È normale, peraltro, che dopo due crisi consecutive in un tempo ravvicinato, quella del 2008 e quella del 2020, i cittadini di tutto il mondo siano particolarmente propensi all’idea di un maggior interventismo statale e di misure protezionistiche di qualche tipo. A questo punto, però, va sottolineata una differenza sostanziale tra varie forme di protezionismo. Perché non tutte le domande di maggior protezione incontrano la stessa offerta politica.
In molti Paesi i governi di destra o di centrodestra hanno scelto di accantonare – almeno in parte, almeno per un momento – alcuni principi che consideravano fondamentali: «Leader come Donald Trump e Boris Johnson hanno selettivamente abbandonato il neoliberismo, in particolare il culto del libero scambio e il monetarismo dei loro predecessori. Si sono allontanati dall’imperativo di tenere i conti in regola e hanno fatto registrare a bilancio deficit enormi», scrive Gerbaudo nel suo articolo.
Ma più in generale, si legge su New Statesman, «i leader conservatori hanno selezionato le categorie da proteggere, e hanno scelto di dare priorità alle grandi imprese, ai proprietari di casa e ad altre categorie, lasciando in secondo piano le garanzie del mercato del lavoro».
Dalla parte opposta, l’offerta di protezione della politica progressista durante la pandemia è legata a doppio filo ai servizi pubblici e agli incentivi ai lavoratori che svolgono funzioni essenziali (come la salute e l’assistenza sociale). È qui che Joe Biden ha messo in luce la spinta più progressista della sua Amministrazione: nel suo piano infrastrutturale da due trilioni di dollari ha promesso 400 miliardi per l’assistenzialismo.

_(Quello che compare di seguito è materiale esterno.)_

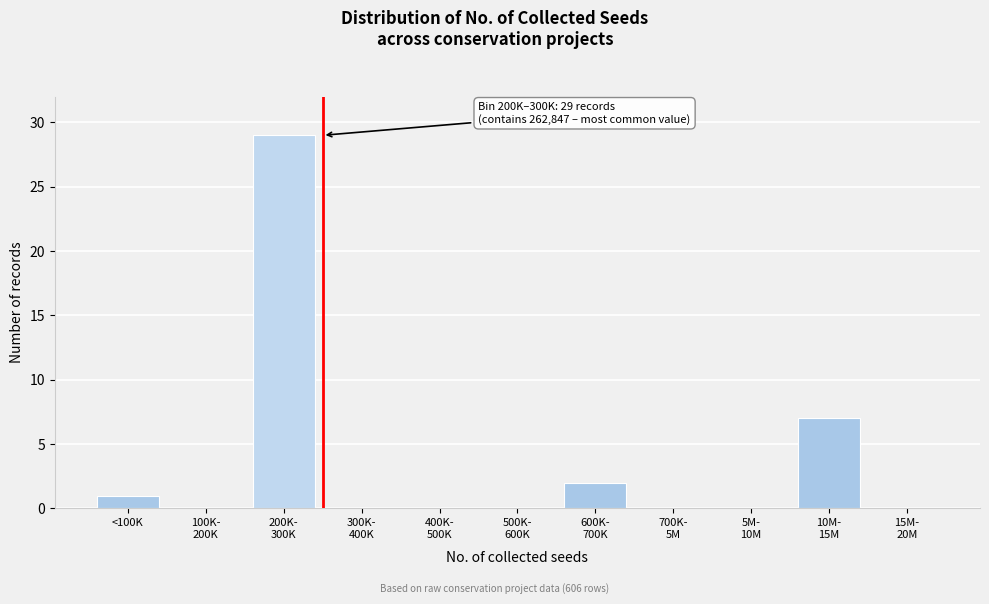

What is the sum of all values?

39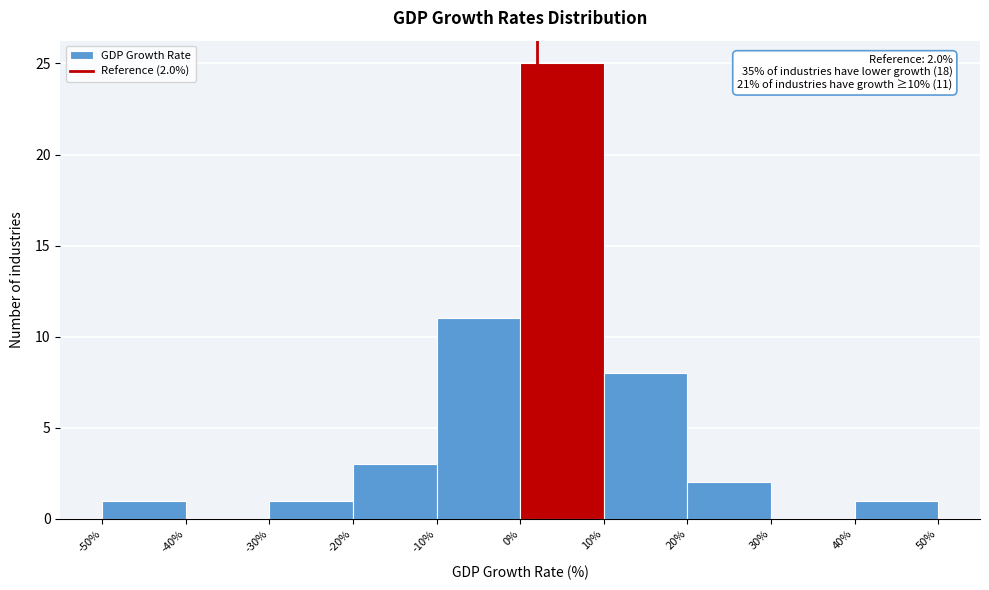

Over which range of the x-axis is the bar tallest?

0% to 10%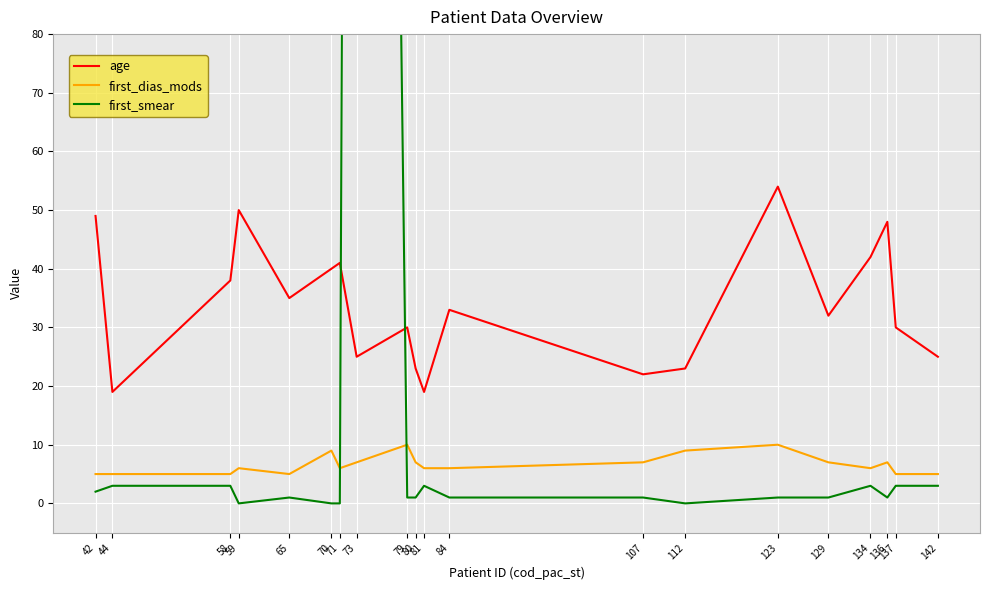

Reading right to left, transcribe all the data shown in this chart.

age: 142=25	137=30	136=48	134=42	129=32	123=54	112=23	107=22	84=33	81=19	80=23	79=30	73=25	71=41	70=40	65=35	59=50	58=38	44=19	42=49
first_dias_mods: 142=5	137=5	136=7	134=6	129=7	123=10	112=9	107=7	84=6	81=6	80=7	79=10	73=7	71=6	70=9	65=5	59=6	58=5	44=5	42=5
first_smear: 142=3	137=3	136=1	134=3	129=1	123=1	112=0	107=1	84=1	81=3	80=1	79=1	73=666	71=0	70=0	65=1	59=0	58=3	44=3	42=2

Le due versioni e visioni del protezionismo sono distanti, ma entrambe rispondono a un bisogno e a una domanda da parte delle persone, e quindi dei cittadini, e quindi dell’elettorato. Cercare di anticipare le tendenze politiche dei prossimi anni significa capire quale delle due proposte di protezione prevarrà.
«La battaglia per l’egemonia nell’era post-pandemica», è la conclusione dell’articolo di New Statesman, «dipenderà da quale narrativa di protezione è vista come più credibile. Adesso siamo tutti “protezionisti”. Ma, a meno che i progressisti non siano in grado di dimostrare che l’intervento statale può costruire un’economia più sicura ed equa, gli elettori si rivolgeranno in massa alla destra populista e al suo nazionalismo, come unica diga protettiva contro un mondo nel caos».